### [Data shown]
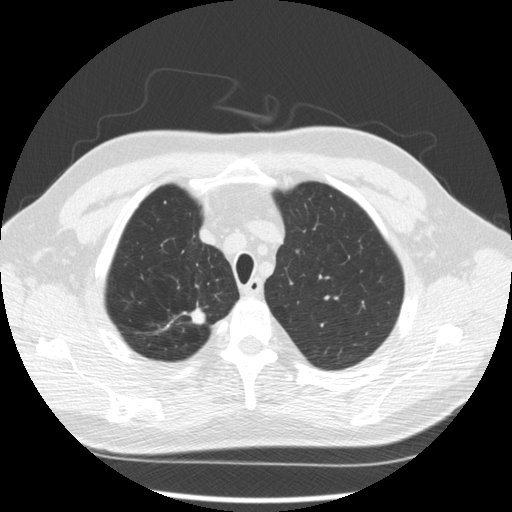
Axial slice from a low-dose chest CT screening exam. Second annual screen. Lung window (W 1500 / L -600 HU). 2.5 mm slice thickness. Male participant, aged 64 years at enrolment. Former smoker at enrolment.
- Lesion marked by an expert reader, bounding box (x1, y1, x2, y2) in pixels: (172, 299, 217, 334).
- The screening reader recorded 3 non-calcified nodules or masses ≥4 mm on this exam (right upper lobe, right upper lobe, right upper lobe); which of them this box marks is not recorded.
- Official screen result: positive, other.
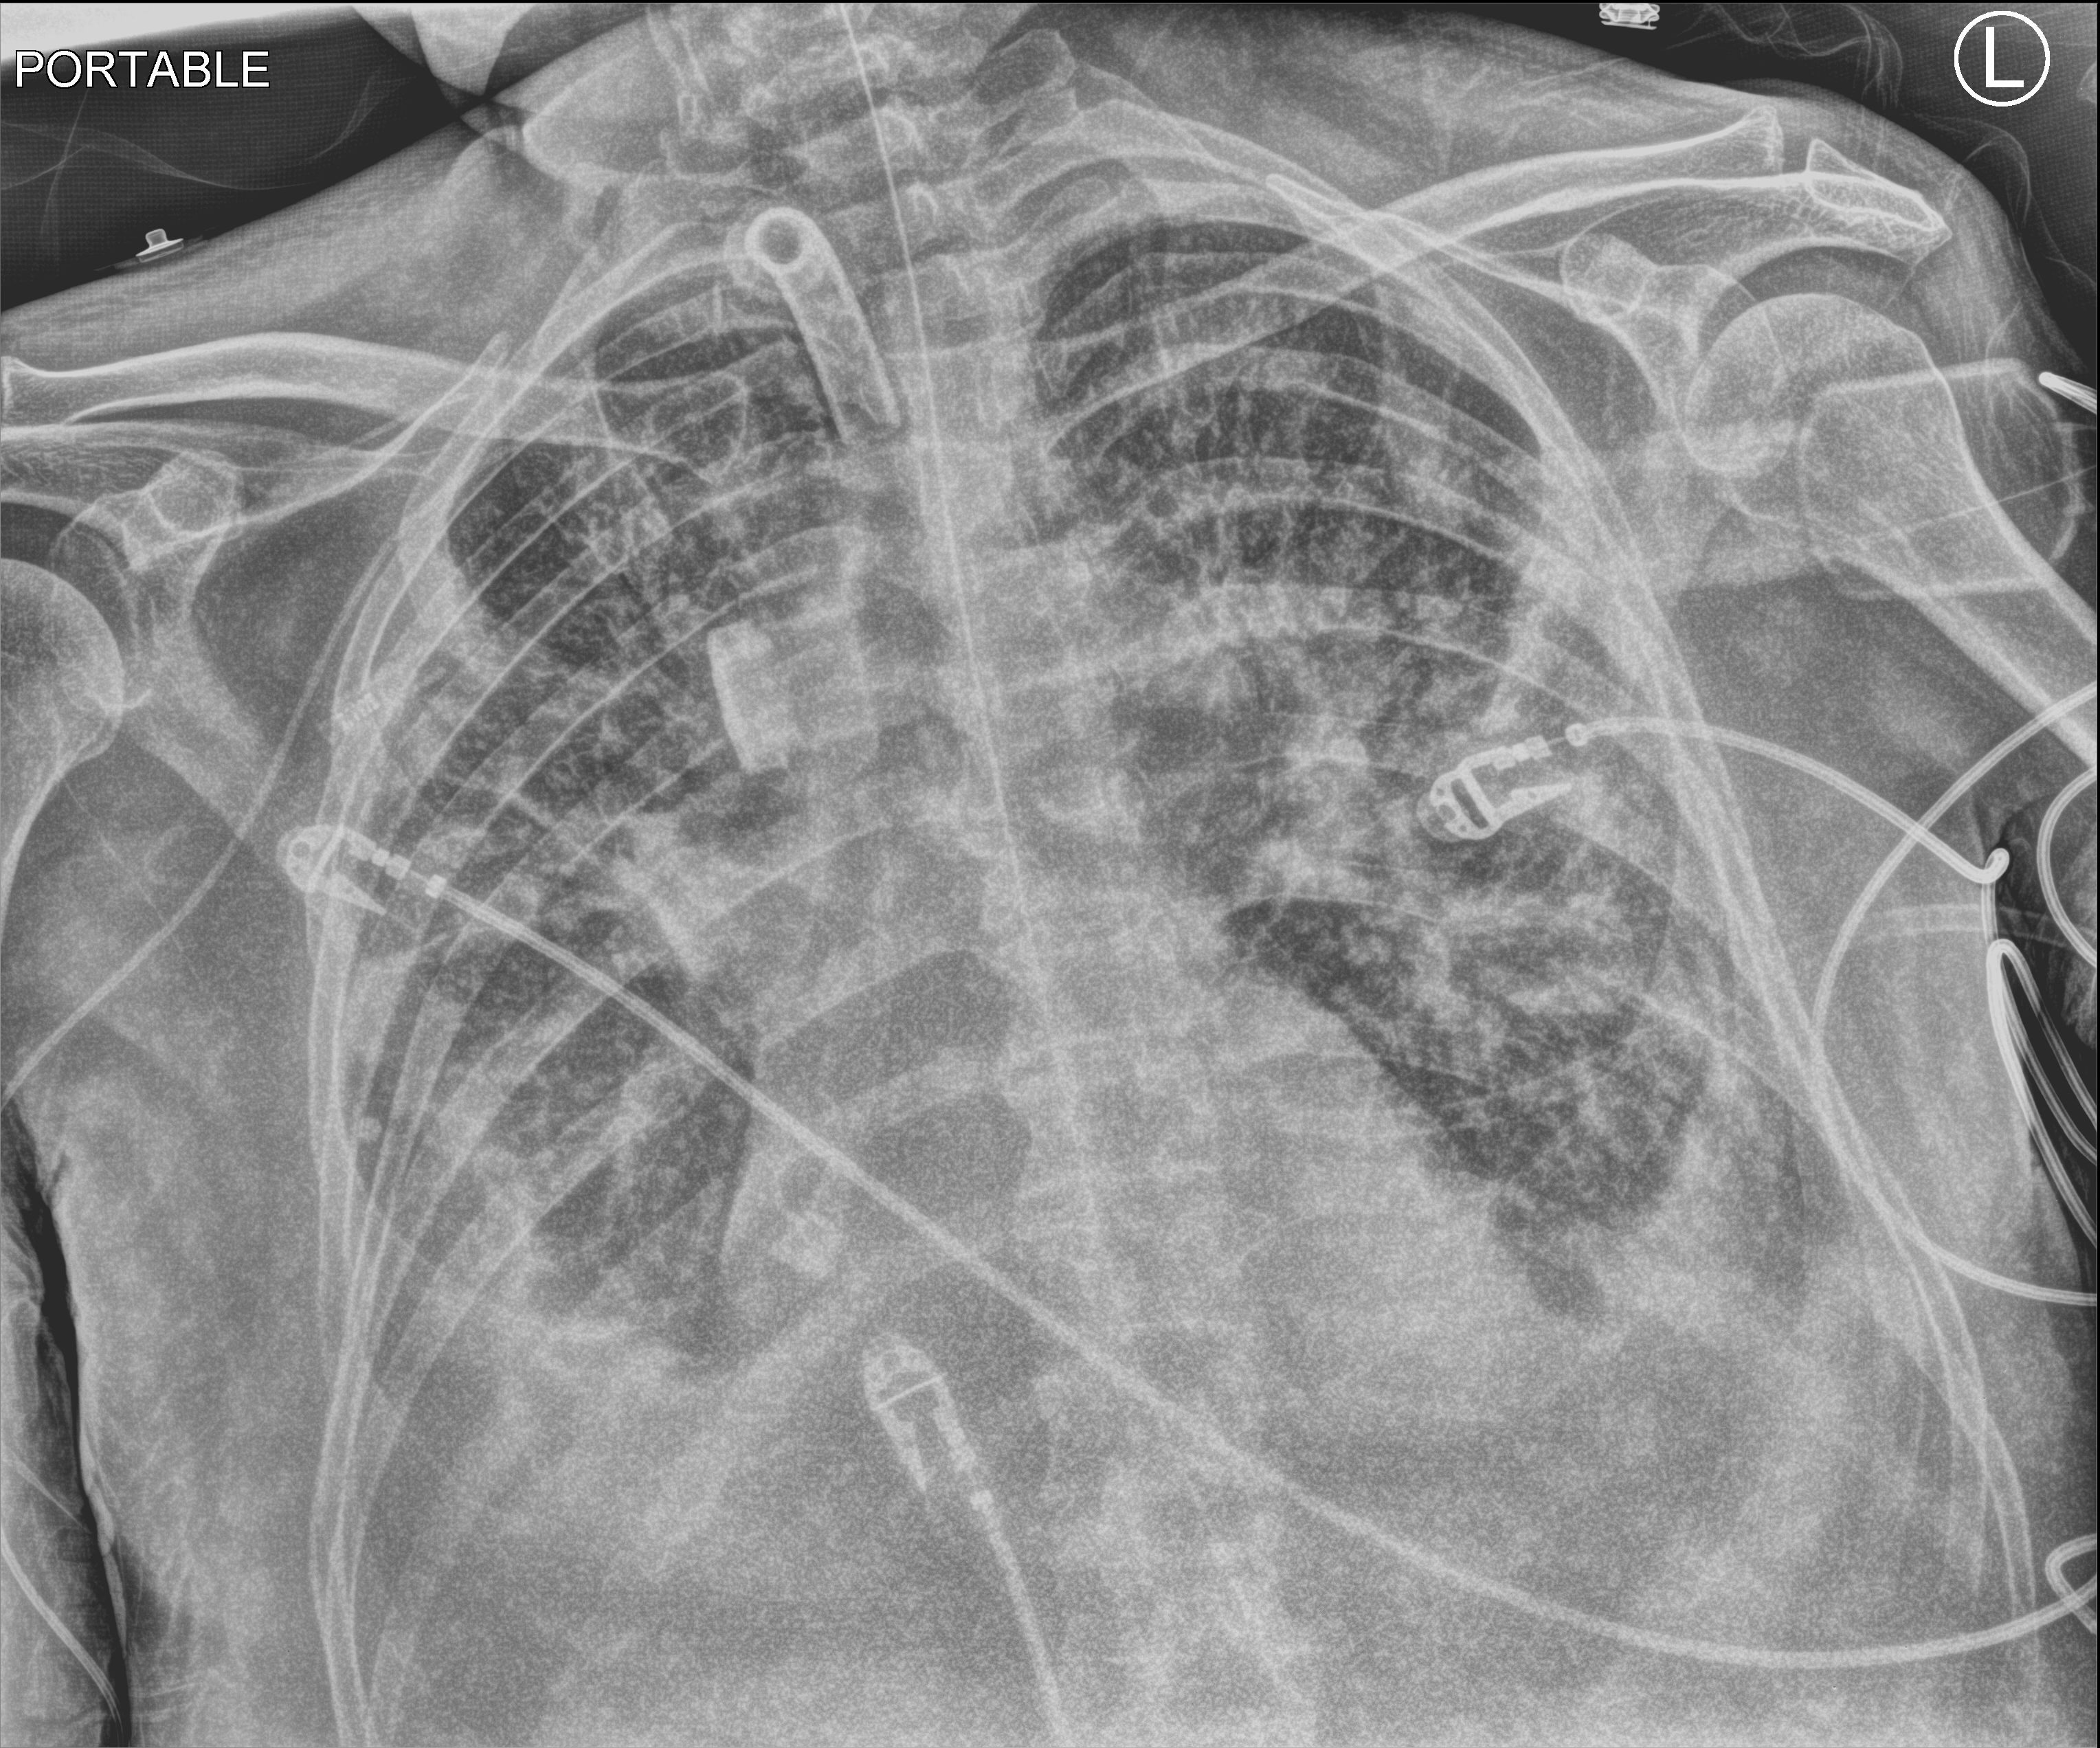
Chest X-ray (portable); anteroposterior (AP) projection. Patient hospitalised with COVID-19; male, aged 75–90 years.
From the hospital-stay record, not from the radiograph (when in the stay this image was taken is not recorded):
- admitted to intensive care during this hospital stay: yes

...

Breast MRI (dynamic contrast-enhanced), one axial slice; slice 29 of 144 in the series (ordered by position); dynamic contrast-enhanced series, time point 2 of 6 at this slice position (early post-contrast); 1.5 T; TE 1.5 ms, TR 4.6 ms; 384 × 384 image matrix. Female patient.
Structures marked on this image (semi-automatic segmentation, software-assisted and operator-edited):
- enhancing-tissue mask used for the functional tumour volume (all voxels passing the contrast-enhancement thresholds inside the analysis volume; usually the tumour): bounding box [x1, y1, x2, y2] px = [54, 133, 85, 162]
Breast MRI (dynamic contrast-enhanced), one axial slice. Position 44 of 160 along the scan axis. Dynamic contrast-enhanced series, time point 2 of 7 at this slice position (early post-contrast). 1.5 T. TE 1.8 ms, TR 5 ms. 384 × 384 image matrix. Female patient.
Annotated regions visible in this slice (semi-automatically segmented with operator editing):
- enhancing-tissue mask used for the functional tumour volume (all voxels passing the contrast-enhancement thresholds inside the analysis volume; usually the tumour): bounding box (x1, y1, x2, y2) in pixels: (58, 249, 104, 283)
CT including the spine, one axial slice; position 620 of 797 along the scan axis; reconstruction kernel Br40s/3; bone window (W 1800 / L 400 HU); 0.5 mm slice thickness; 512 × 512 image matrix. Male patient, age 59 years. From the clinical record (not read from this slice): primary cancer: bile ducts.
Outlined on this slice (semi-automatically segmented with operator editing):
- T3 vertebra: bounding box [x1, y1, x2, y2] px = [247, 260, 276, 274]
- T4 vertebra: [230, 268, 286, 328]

### [Try it]
All lines in the listing above with the string "editing" should be returned.

### [Solution]
Annotated regions visible in this slice (semi-automatically segmented with operator editing):
Outlined on this slice (semi-automatically segmented with operator editing):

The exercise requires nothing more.